# Dusky Shark?



## gastonfish (Mar 24, 2012)

Have caught a few Bull Sharks in East Bay and Blackwater Bay. Not sure what this is. The Eyes dont look like a Sand Bar. They were everywhere this weekend. Was released quickly!


----------



## Capt. John (Oct 5, 2007)

Dogfish. Capt. John


----------



## LUNDY (Aug 23, 2012)

Capt. John said:


> Dogfish. Capt. John


+1 capt


----------



## salt-life (Feb 20, 2012)

Atlantic sharpnose. They dont get much bigger


----------



## gastonfish (Mar 24, 2012)

Thanks for all the replies! I have to go with salt-life. From other post and pics from the net I am pretty sure it is an Atlantic sharpnose also.


----------



## Randall2point0 (Feb 11, 2011)

Wirelessly posted

You have been catching bull shark in Blackwater? That's awesome, how long ago?
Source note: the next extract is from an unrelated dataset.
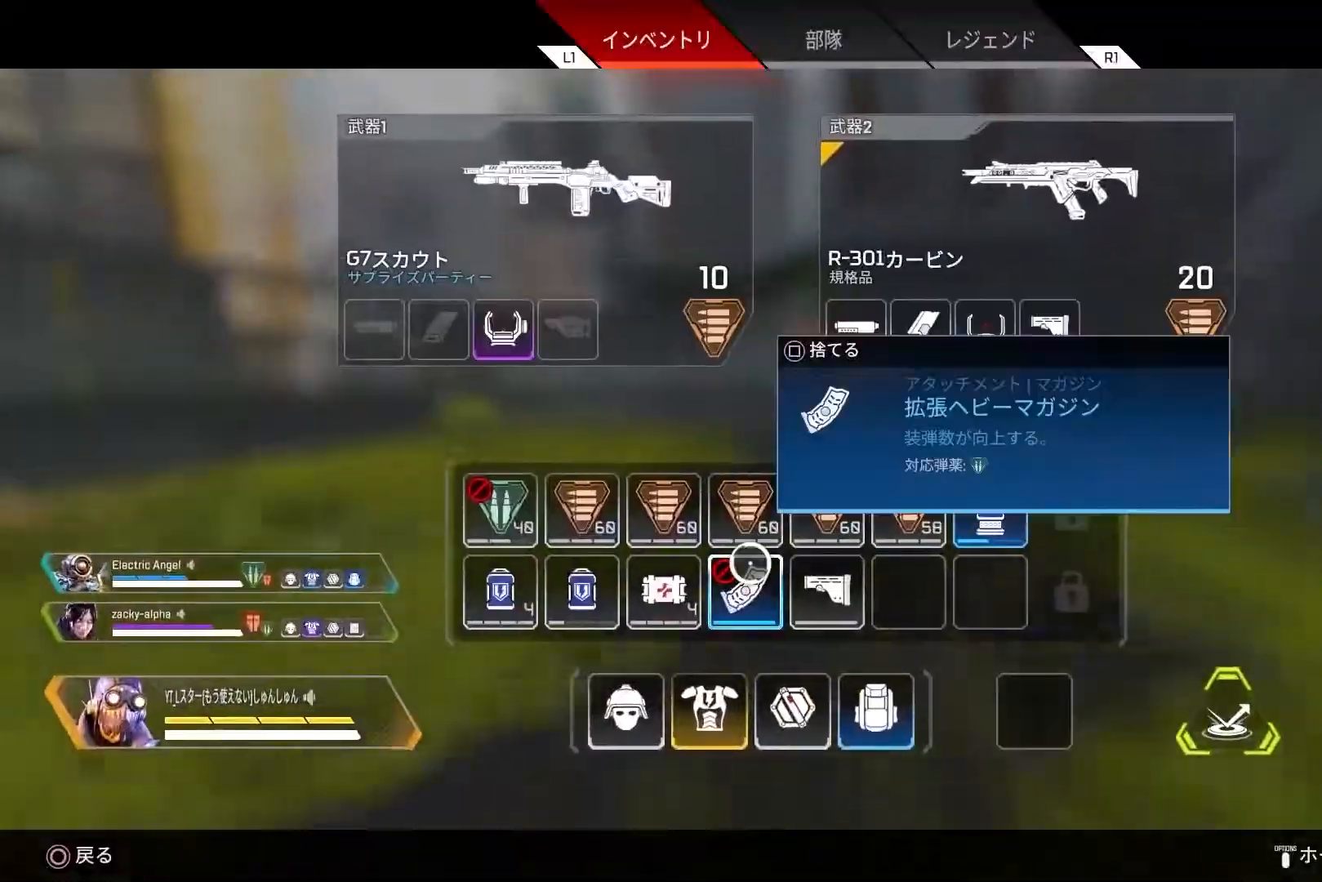
{"buttons": [], "left_stick": "down", "right_stick": "center", "events": [[167, "left_stick", "right"], [250, "left_stick", "center"], [317, "left_stick", "up-left"], [417, "left_stick", "center"], [467, "left_stick", "down"]]}
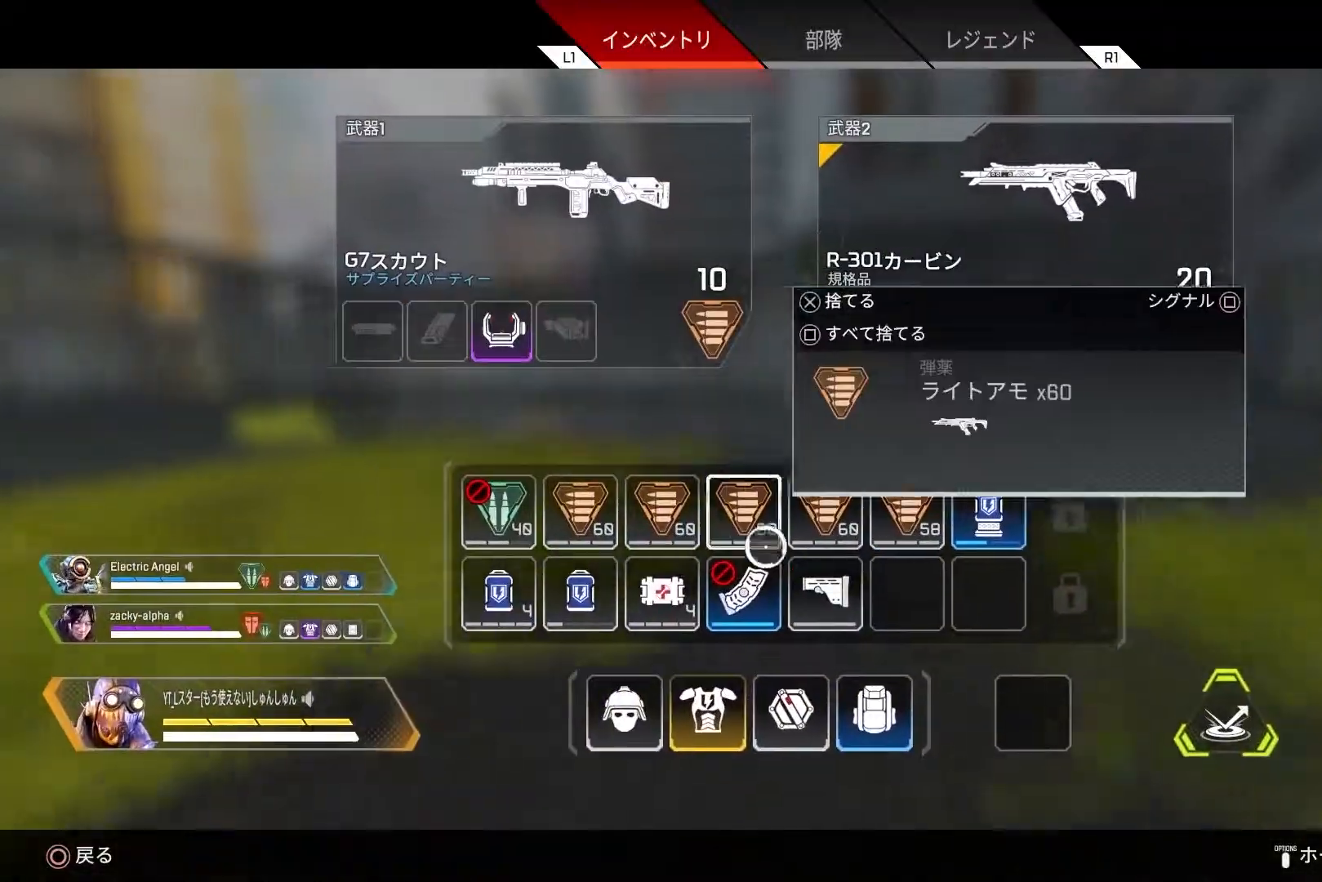
{"buttons": [], "left_stick": "up-left", "right_stick": "center", "events": [[50, "left_stick", "center"], [250, "SQUARE", "down"], [317, "SQUARE", "up"], [367, "left_stick", "up-left"]]}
Post pictures!


----------



## gastonfish (Mar 24, 2012)

Blackwater bay , they are plentiful. This small one was actually in Catfish. I have caught them up in Yellow also. All released


----------



## Randall2point0 (Feb 11, 2011)

Wirelessly posted

I have soaked some bait in Blackwater but have never managed a shark. Are you putting dead bait down in 15 foot holes in the bay or what?


----------



## gastonfish (Mar 24, 2012)

Shallow and Deep. They hit everything you want to throw it seems. Really like the Menhaden. If you are getting cut off many times it is usually sharks. They will hit shrimp! They are like pin-fish in Choctawhatchee Bay. Have even caught them on cut Hard Head catfish


----------



## Randall2point0 (Feb 11, 2011)

Wirelessly posted

Everything except what I throw! Ha

That would be awesome to sigh cast to them on the grass flats!


----------